Engin Uzuncaova, Microsoft
Software testing, in general, is a human-centric process where creativity and technical skills mix and mingle in unique ways to both understand and evaluate software systems. When we are faced with new and original testing challenges, it is usually the human element in the process that makes it possible for us to repackage the existing tools and methods, again, in new and original ways for viable solutions. As the complexity of a system under test increases, this task becomes harder to accomplish. What do we do when the level of understanding required to properly analyze and test such systems is beyond our comfort zone?
Testing geo-spatial data and route planning algorithms is a good example for this; the inherent complexity of geo-spatial data, the representation of the data and also novel algorithms that utilize this data make testing more of a daunting (or fun?) task at both levels: understanding and evaluating. This paper presents a collective testing approach that we have developed at Bing Maps to attack the complexity of our route planning product focusing on the following areas:
- Heuristic-based tests to identify defects that are otherwise hard to find,
- Efficient test infrastructure to promote agility,
- Intuitive visualization solutions for complex geo-spatial entities and scenarios and, finally,
- Integration of complex statistical analysis techniques with the testing process.

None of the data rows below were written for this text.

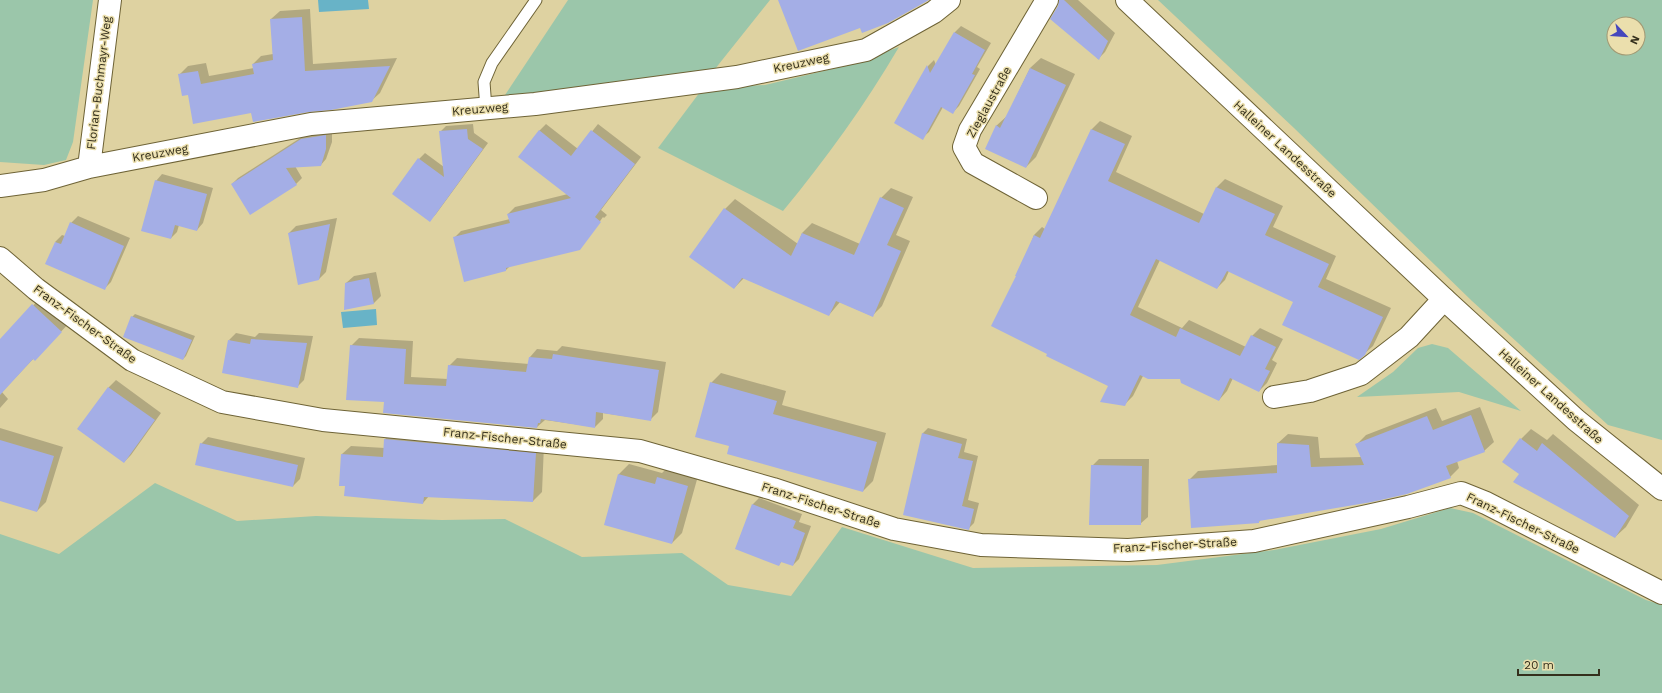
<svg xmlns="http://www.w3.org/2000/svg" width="1662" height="693" viewBox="0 0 1662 693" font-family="'Work Sans',sans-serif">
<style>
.green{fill:#9bc6aa;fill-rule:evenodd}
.water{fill:#68b3c7}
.shadow{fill:#0003}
.building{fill:#a4aee6}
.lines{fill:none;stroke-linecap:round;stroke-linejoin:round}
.lane-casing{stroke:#6e6336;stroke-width:13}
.street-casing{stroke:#6e6336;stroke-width:24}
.secondary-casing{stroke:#6e6336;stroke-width:24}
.lane{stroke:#fff;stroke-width:11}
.street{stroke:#fff;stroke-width:22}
.secondary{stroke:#fff;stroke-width:22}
.labels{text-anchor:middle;stroke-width:3;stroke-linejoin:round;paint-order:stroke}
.street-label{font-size:12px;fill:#342f1c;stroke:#ebdfad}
</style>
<rect width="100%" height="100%" fill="#ded2a1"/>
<path class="green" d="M0,0H93L73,142L66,160L44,165L0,162Z
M568,0H770L715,69L503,98Z
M1158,0H1662V440L1608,425L1472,301L1294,128ZM1614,24H1638V48H1614Z
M899,47C865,105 826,159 783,211L658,148L703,88L765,85L853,64Z
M1432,344L1448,348L1521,411L1459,392L1357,397L1393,372L1418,348Z
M155,483L237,521L316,516L442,520L505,519L582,557L682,553L728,585L791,596L842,527L973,568L1157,565L1274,550L1381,529L1450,508L1473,513L1646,600L1662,605V693H0V534L59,554Z"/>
<path class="water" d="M318,0H368L369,9L319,12Z
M376,309L377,325L343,328L341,312Z"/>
<path class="shadow" d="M1060,0H1078L1115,33L1105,52L1098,59L1059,6Z
M310,9L313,64L397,58L380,93L371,101L252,112L188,94L180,74L188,66L206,63L209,76L254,68L253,64L261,56L273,54L271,19L280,11Z
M961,26L991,43L977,67L980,69L959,106L953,112L943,107L929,132L922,138L896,123L928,66L934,60L936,65L955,32Z
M1041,58L1075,74L1036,157L1026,167L996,126L1007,116L1030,68Z
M1100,121L1132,136L1116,172L1204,214L1217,187L1225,179L1283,206L1273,227L1336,256L1326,279L1391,308L1373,346L1364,354L1294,301L1229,271L1225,280L1217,288L1160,260L1138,307L1182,328L1189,320L1246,347L1252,336L1260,328L1283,339L1272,360L1277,363L1267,383L1259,391L1233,378L1227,391L1219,400L1181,378L1143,376L1133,396L1124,405L1109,385L1048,354L1018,276L1034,235L1042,227L1045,229L1092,129Z
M473,124L474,133L488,143L436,214L430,220L419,159L425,153L444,167L440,132L446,126Z
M546,124L578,149L598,124L641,157L601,210L607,215L604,218L603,217L580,249L510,266L506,270L454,238L461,231L510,219L508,214L515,207L568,194L539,131Z
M332,130V142L326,159L320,166H295L302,178L296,184L250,213L232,184L238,178L308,133Z
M162,174L213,188L203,223L197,230L179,225L177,232L171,238L156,181Z
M891,188L913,197L896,235L910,241L882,306L872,316L840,302L829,315L744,278L734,288L725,209L735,199L798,244L802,233L812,223L860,244L881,198Z
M78,216L130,238L111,282L104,289L55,242L62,235L65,236L71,223Z
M337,218L326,272L319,279L289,233L296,226Z
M376,272L381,296L374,303L345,309L346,283L354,276Z
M42,296L70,322L44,350L34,358L2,392L8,399L0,408V341Z
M135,314L195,336L186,356L183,359L132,317Z
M236,333L255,337L259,333L313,336L304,380L297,387L229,340Z
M359,338L413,341L411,377L448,379L449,366L457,358L529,364L530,357L537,349L557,351L562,346L666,362L658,412L650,420L603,413V419L595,427L545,420L537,427L385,401L351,346Z
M721,373L786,391L782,405L886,433L873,481L863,491L730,446L711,383Z
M116,380L161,413L131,455L124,462L78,429L109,387Z
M1480,407L1494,442L1484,451L1457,461L1459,468L1450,477L1261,519L1259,522L1189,480L1198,471L1278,465V443L1288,434L1318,437L1320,458L1361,457L1357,444L1366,435L1436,408L1442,421Z
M0,428L63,447L46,502L37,511L0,500Z
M928,428L967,439L964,452L978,456L968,500L979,503L974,523L968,529L922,434Z
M1531,429L1547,440L1553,434L1639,505L1626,527L1615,537L1521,439Z
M394,431L544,445L542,492L533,501L429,496L423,503L340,485L342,454L351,446L385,448V439Z
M208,437L305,458L300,479L293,486L201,444Z
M1099,459H1149L1148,517L1140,524L1092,466Z
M629,464L662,473L668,467L698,476L682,533L672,543L605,524L619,474Z
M759,498L802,514L799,522L811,526L799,559L793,565L782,561L779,565L736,548L753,504Z"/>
<path class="building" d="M778,0H929L888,23L862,33L860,28L798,51Z
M1059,0H1064L1108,41L1099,60L1050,19L1058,6Z
M302,17L305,71L390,66L372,102L331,110L309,112L253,122L251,113L193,124L188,95L182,96L178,74L198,71L201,84L254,74L252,64L273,60L270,19Z
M954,32L985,50L972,74L975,75L953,114L941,107L923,140L894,123L927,65L930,73Z
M1030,68L1066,85L1026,168L985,149L996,125L1000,128Z
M467,129L468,139L483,149L430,222L392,194L418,158L444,177L439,131Z
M1091,129L1125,144L1108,181L1199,223L1216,187L1275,214L1265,235L1329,264L1318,287L1383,317L1365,355L1359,360L1282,325L1293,302L1227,271L1217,289L1156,259L1130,315L1176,337L1180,328L1240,356L1251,335L1276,347L1265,369L1270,371L1259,392L1230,378L1219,401L1181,383L1180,379H1148L1140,375L1125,406L1100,402L1108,386L1046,356L1047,354L991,326L1016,276H1015L1034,235L1040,238Z
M539,130L571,156L591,130L635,164L595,217L601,222L580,250L506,268V271L464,282L453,237L510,223L507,214L571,198L518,157Z
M326,135V149L321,166L286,168L297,185L250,215L231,184L301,139Z
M155,180L207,194L197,231L175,225L171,239L141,231Z
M880,197L904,208L887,245L901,251L873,317L836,301L829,316L742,278L734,289L689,257L724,208L791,256L802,233L854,255Z
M70,222L124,246L105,290L45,264L55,242L61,244Z
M330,224L319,280L298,285L288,233Z
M369,278L374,304L344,310L345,283Z
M32,304L62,332L35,361L33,359L0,395V339Z
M131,316L192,340L183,360L123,337Z
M251,339L307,343L298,388L222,373L228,340L250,344Z
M350,345L406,349L404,384L446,386L448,365L526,372L529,357L552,359L553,354L659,370L651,421L596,412L595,428L541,419L540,423H538L537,428L383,413L384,402L346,400Z
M710,382L777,401L773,414L877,442L863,492L727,454L729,446L695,437Z
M108,387L155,420L124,463L77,429Z
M1471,415L1485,452L1446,466L1451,478L1407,494L1372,502L1259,521V523L1191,528L1188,479L1277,473V443L1309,445L1311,467L1364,465L1355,444L1427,416L1433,430Z
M922,433L962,444L958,458L973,461L962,506L974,509L969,530L903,515Z
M1520,438L1537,451L1542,443L1629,516L1615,538L1513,482L1519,474L1502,462Z
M384,439L536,453L533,502L424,497L423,504L344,496L345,486H339L341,454L383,457Z
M0,440L54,456L37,512L0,501Z
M200,443L298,465L293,487L195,465Z
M1091,465L1142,466L1141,525H1089Z
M618,474L655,484L657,477L688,486L672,544L604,525Z
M752,504L796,521L793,528L805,533L793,566L781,562L779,566L735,549Z"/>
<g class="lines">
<defs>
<path id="lane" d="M486,109L484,82L492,63L536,0"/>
<path id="street" d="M89,167L110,0
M0,186L44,180L89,167L311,124L535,104L737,77L866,50L934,12L949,0
M1036,198L973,163L964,147L970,130L1047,0
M0,258L36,289L132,360L222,402L323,420L640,451L773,489L894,529L981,545L1128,550L1254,541L1408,507L1461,493L1486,503L1662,593
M1274,397L1310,391L1361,374L1409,337L1444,299"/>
<path id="secondary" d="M1127,0L1444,299L1576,420L1662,489"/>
</defs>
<use href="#lane" class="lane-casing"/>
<use href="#street" class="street-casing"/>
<use href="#secondary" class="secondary-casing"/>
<use href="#lane" class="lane"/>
<use href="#street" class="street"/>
<use href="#secondary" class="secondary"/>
</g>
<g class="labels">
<g class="street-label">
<text transform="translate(801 63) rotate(-12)" y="4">Kreuzweg</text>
<text transform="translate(99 83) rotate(-83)" y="4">Florian-Buchmayr-Weg</text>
<text transform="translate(989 102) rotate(-61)" y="4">Zieglaustraße</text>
<text transform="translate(480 109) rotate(-5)" y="4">Kreuzweg</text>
<text transform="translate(1285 149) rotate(43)" y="4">Halleiner Landesstraße</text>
<text transform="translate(160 153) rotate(-10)" y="4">Kreuzweg</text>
<text transform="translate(85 324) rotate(36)" y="4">Franz-Fischer-Straße</text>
<text transform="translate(1551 396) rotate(42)" y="4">Halleiner Landesstraße</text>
<text transform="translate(505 438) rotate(6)" y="4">Franz-Fischer-Straße</text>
<text transform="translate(821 505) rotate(18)" y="4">Franz-Fischer-Straße</text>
<text transform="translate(1523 523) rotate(26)" y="4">Franz-Fischer-Straße</text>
<text transform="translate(1175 545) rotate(-3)" y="4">Franz-Fischer-Straße</text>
</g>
</g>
<g transform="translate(1626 36) rotate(115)"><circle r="19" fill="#ebdfad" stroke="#a29973"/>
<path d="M0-3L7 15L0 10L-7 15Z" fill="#4547bd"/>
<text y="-6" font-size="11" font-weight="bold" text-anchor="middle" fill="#342f1c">N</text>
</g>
<path d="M1518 669v6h81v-6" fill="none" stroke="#342f1c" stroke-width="2"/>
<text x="1524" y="669" font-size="12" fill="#342f1c" stroke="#ebdfad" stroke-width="3" paint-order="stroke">20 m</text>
</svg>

This approach has provided improved coverage in our testing and enabled us to identify more quality issues during development. We also benefited from a more efficient evaluation mechanism for complex issues found during testing. As we head towards providing far more geo-spatial coverage and enhanced features to our customers, our testing approach will have to adapt and evolve accordingly; this paper presents some pointers in this area as well.